The bill reauthorizing the State Children's Health Insurance Program that the House of Representatives passed yesterday will extend health coverage to an additional 4 million lower-income kids over the next 4 1/2 years, bringing the total to 11 million. The Senate expects to take up a similar measure today, paving the way for Barack Obama to sign the bill soon after taking office.
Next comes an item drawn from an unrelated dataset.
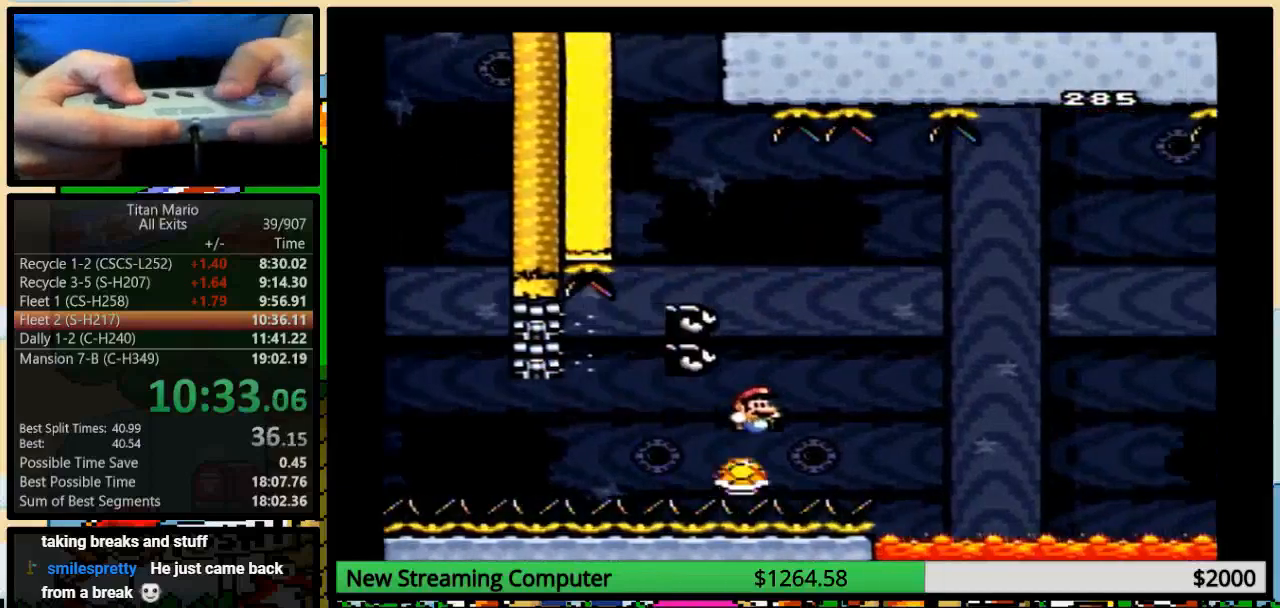
{"buttons": ["B", "Y", "DPAD_UP"], "events": [[50, "B", "up"], [117, "DPAD_UP", "up"], [183, "B", "down"], [483, "DPAD_RIGHT", "up"], [483, "DPAD_UP", "down"]]}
The present bill is an important first step in making good on Obama's campaign pledge to cover all Americans. It allows states to waive the five-year waiting period for children of legal immigrants that has prevented an estimated half million from getting coverage. And the bill provides for $100 million in grants to encourage states to streamline and simplify outreach and enrollment. This is critical. Yearlong waiting periods and onerous documentation requirements have discouraged eligible kids from obtaining coverage in some states. "We need to get rid of barriers to getting enrolled and staying enrolled," says Susan Gates, general counsel for the Children's Defense Fund.
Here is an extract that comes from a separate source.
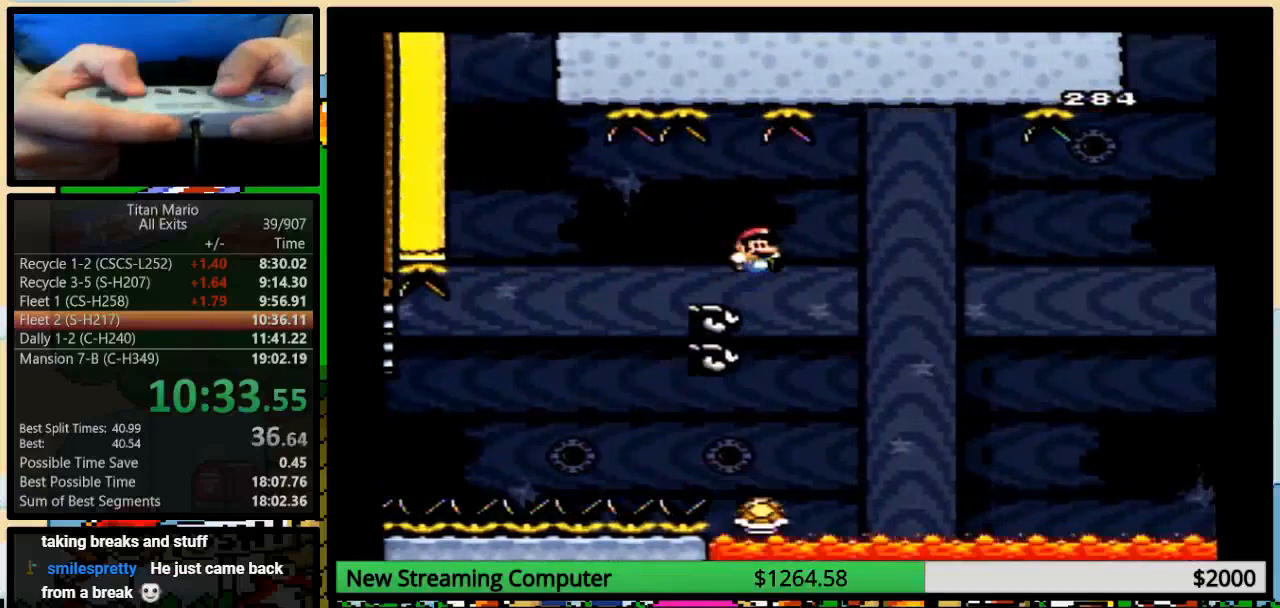
{"buttons": ["Y", "DPAD_UP", "DPAD_RIGHT"], "events": [[17, "DPAD_LEFT", "down"], [17, "DPAD_UP", "up"], [83, "DPAD_UP", "down"], [117, "B", "up"], [117, "DPAD_LEFT", "up"], [117, "DPAD_RIGHT", "down"], [150, "DPAD_UP", "up"], [250, "B", "down"], [317, "DPAD_UP", "down"], [383, "B", "up"]]}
But there are still going to be roughly 5 million kids without health insurance once SCHIP passes, primarily those from families that make too much money to qualify for subsidized coverage. In many states, "too much" means anything over 200 percent of the federal poverty level, or roughly $40,000 for a family of four. Thirty percent of uninsured children come from such families, according to the Kaiser Family Foundation.
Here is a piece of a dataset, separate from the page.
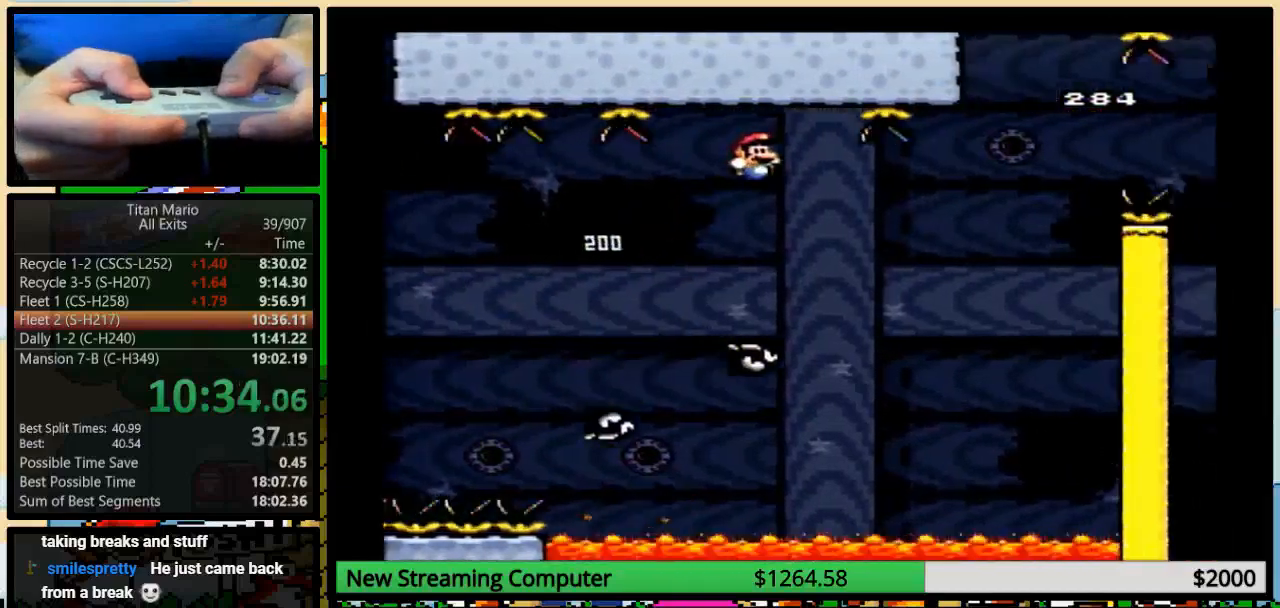
{"buttons": ["B", "Y", "DPAD_RIGHT"], "events": [[117, "DPAD_UP", "up"], [283, "B", "down"]]}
In a statement following the vote, Obama said, "In this moment of crisis, ensuring that every child in America has access to affordable healthcare is not just good economic policy but a moral obligation we hold as parents and citizens." True enough, but it's not clear how the remaining 5 million uninsured kids will get access to affordable healthcare. There's this: As the faltering economy causes more people to lose their jobs and their health insurance, their incomes may plummet to levels where they have the dubious good fortune of qualifying for SCHIP or other programs. And proposals that would make it easier for laid-off workers to hang on to their former employer's health benefits under federal COBRA law would help, too. Word is that the stimulus plan may include this. But the safety net isn't going to catch everyone who needs help. In the end, achieving universal coverage for all kids will probably still require a mandate that children have insurance, many experts agree. Obama has said he supports this. But we'll leave that politically combustible topic for another day.